Olivera was a heralded international free agent when he signed a six-year, $62.5 million deal (includes the $28 million signing bonus) with the Dodgers last year. But he played just 19 Minor League games (six at the Rookie level) before Los Angeles was willing to part ways with him.
Maybe Olivera’s great physical skills will help him take advantage of the chance to make necessary adjustments while experiencing his first full Spring Training this year. But accounting for the struggles the 30-year-old Cuban encountered in September and again during his abbreviated stint in the Puerto Rican Winter League, there’s reason to wonder if Olivera will make the many adjustments necessary to find success in the Majors.
Olivera hit .253/.310/.405 in 74 September plate appearances for the Braves, playing third base, but he’s apparently no longer viewed as a third baseman:
Left field and catcher were viewed as the main positional needs entering the offseason, a situation that’s changed a bit with the subsequent decision to move Hector Olivera from third base to left field. So far in the Puerto Rican winter league, he’s played only left field.
Olivera played the middle infield in Cuba, but he’s bigger, stronger, and soon to be 31, and the Braves played him at third base after getting him from the Dodgers in a blockbuster July trade.
That’s despite the fact that Atlanta has only journeyman Adonis Garcia to play third, and added Ender Inciarte to Nick Markakis, Michael Bourn, and Nick Swisher in the outfield. He’s 31 in April and there’s at least one roster projection site that doesn’t think he’ll make the Opening Day roster, though FanGraphs projects him to get nearly 500 plate appearances.
The point is not that Dodger fans should root for Olivera to fail because it’d make their end of the trade look better, because the Dodgers are still the team that gave Olivera all that money, and it sure wouldn’t look good to add him as another expensive Cuban bust on top of Alex Guerrero and Erisbel Arruebarrena. The point, really, is that this complicated and confusing trade doesn’t look any less complicated and confusing now.

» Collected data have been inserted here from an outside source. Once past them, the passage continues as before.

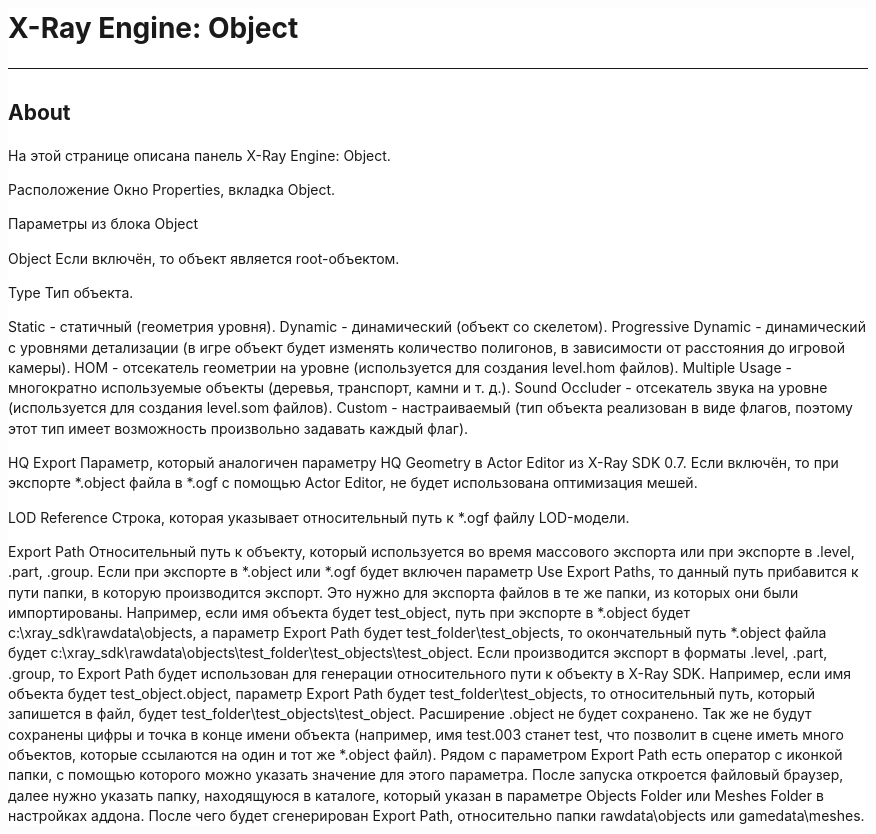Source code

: # X-Ray Engine: Object

___

## About

На этой странице описана панель X-Ray Engine: Object.

Расположение
Окно Properties, вкладка Object.

Параметры из блока Object

Object
Если включён, то объект является root-объектом.

Type
Тип объекта.

Static - статичный (геометрия уровня).
Dynamic - динамический (объект со скелетом).
Progressive Dynamic - динамический с уровнями детализации (в игре объект будет изменять количество полигонов, в зависимости от расстояния до игровой камеры).
HOM - отсекатель геометрии на уровне (используется для создания level.hom файлов).
Multiple Usage - многократно используемые объекты (деревья, транспорт, камни и т. д.).
Sound Occluder - отсекатель звука на уровне (используется для создания level.som файлов).
Custom - настраиваемый (тип объекта реализован в виде флагов, поэтому этот тип имеет возможность произвольно задавать каждый флаг).

HQ Export
Параметр, который аналогичен параметру HQ Geometry в Actor Editor из X-Ray SDK 0.7. Если включён, то при экспорте *.object файла в *.ogf с помощью Actor Editor, не будет использована оптимизация мешей.

LOD Reference
Строка, которая указывает относительный путь к *.ogf файлу LOD-модели.

Export Path
Относительный путь к объекту, который используется во время массового экспорта или при экспорте в .level, .part, .group. Если при экспорте в *.object или *.ogf будет включен параметр Use Export Paths, то данный путь прибавится к пути папки, в которую производится экспорт. Это нужно для экспорта файлов в те же папки, из которых они были импортированы. Например, если имя объекта будет test_object, путь при экспорте в *.object будет c:\xray_sdk\rawdata\objects, а параметр Export Path будет test_folder\test_objects\, то окончательный путь *.object файла будет c:\xray_sdk\rawdata\objects\test_folder\test_objects\test_object. Если производится экспорт в форматы .level, .part, .group, то Export Path будет использован для генерации относительного пути к объекту в X-Ray SDK. Например, если имя объекта будет test_object.object, параметр Export Path будет test_folder\test_objects\, то относительный путь, который запишется в файл, будет test_folder\test_objects\test_object. Расширение .object не будет сохранено. Так же не будут сохранены цифры и точка в конце имени объекта (например, имя test.003 станет test, что позволит в сцене иметь много объектов, которые ссылаются на один и тот же *.object файл). Рядом с параметром Export Path есть оператор с иконкой папки, с помощью которого можно указать значение для этого параметра. После запуска откроется файловый браузер, далее нужно указать папку, находящуюся в каталоге, который указан в параметре Objects Folder или Meshes Folder в настройках аддона. После чего будет сгенерирован Export Path, относительно папки rawdata\objects или gamedata\meshes.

The point is that to judge it as a success or a failure in either direction seems misguided. I’m not sure who the most valuable player included in this deal was in 2015, really. Avilan? Wood? I’m not sure who will be the most valuable in 2016. And I’m sure as hell not sure what this is going to look like two, three, four years from now. It was a weird trade that keeps getting weirder. Might be that neither side looks back on it as being either good nor bad. I’m also not sure that either side would undo it right now if they had the power to. If that’s not the mark of *shrug emoji* I’m not sure what is.